Your task: Repeat all the records exactly, omitting pictures.

━━━ Source records ━━━

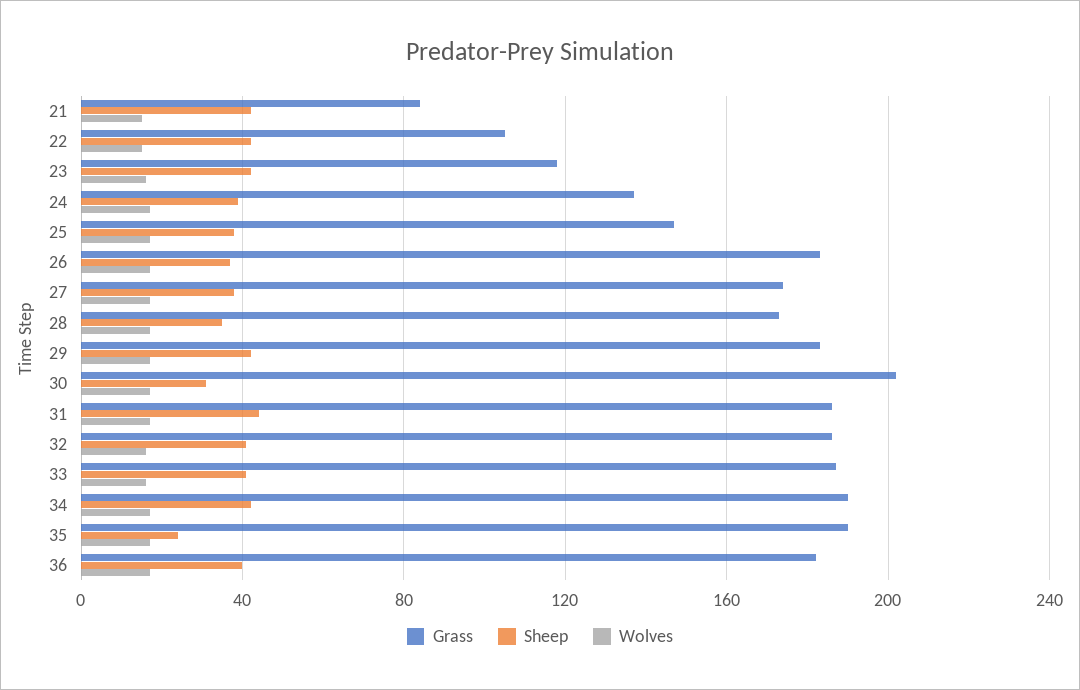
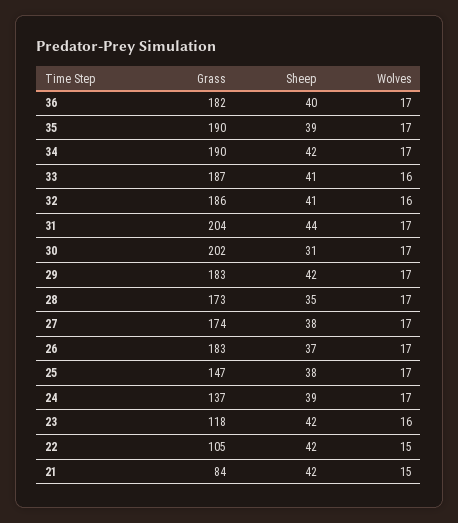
  {
    "Grass": {
      "21": 84,
      "22": 105,
      "23": 118,
      "24": 137,
      "25": 147,
      "26": 183,
      "27": 174,
      "28": 173,
      "29": 183,
      "30": 202,
-     "31": 185,
+     "31": 204,
      "32": 186,
      "33": 187,
      "34": 190,
      "35": 190,
      "36": 182
    },
    "Sheep": {
      "21": 42,
      "22": 42,
      "23": 42,
      "24": 39,
      "25": 38,
      "26": 37,
      "27": 38,
      "28": 35,
      "29": 42,
      "30": 31,
      "31": 44,
      "32": 41,
      "33": 41,
      "34": 42,
-     "35": 25,
+     "35": 39,
      "36": 40
    },
    "Wolves": {
      "21": 15,
      "22": 15,
      "23": 16,
      "24": 17,
      "25": 17,
      "26": 17,
      "27": 17,
      "28": 17,
      "29": 17,
      "30": 17,
      "31": 17,
      "32": 16,
      "33": 16,
      "34": 17,
      "35": 17,
      "36": 17
    }
  }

━━━

Written reply:
  {
    "Grass": {
      "21": 84,
      "22": 105,
      "23": 118,
      "24": 137,
      "25": 147,
      "26": 183,
      "27": 174,
      "28": 173,
      "29": 183,
      "30": 202,
-     "31": 185,
+     "31": 204,
      "32": 186,
      "33": 187,
      "34": 190,
      "35": 190,
      "36": 182
    },
    "Sheep": {
      "21": 42,
      "22": 42,
      "23": 42,
      "24": 39,
      "25": 38,
      "26": 37,
      "27": 38,
      "28": 35,
      "29": 42,
      "30": 31,
      "31": 44,
      "32": 41,
      "33": 41,
      "34": 42,
-     "35": 25,
+     "35": 39,
      "36": 40
    },
    "Wolves": {
      "21": 15,
      "22": 15,
      "23": 16,
      "24": 17,
      "25": 17,
      "26": 17,
      "27": 17,
      "28": 17,
      "29": 17,
      "30": 17,
      "31": 17,
      "32": 16,
      "33": 16,
      "34": 17,
      "35": 17,
      "36": 17
    }
  }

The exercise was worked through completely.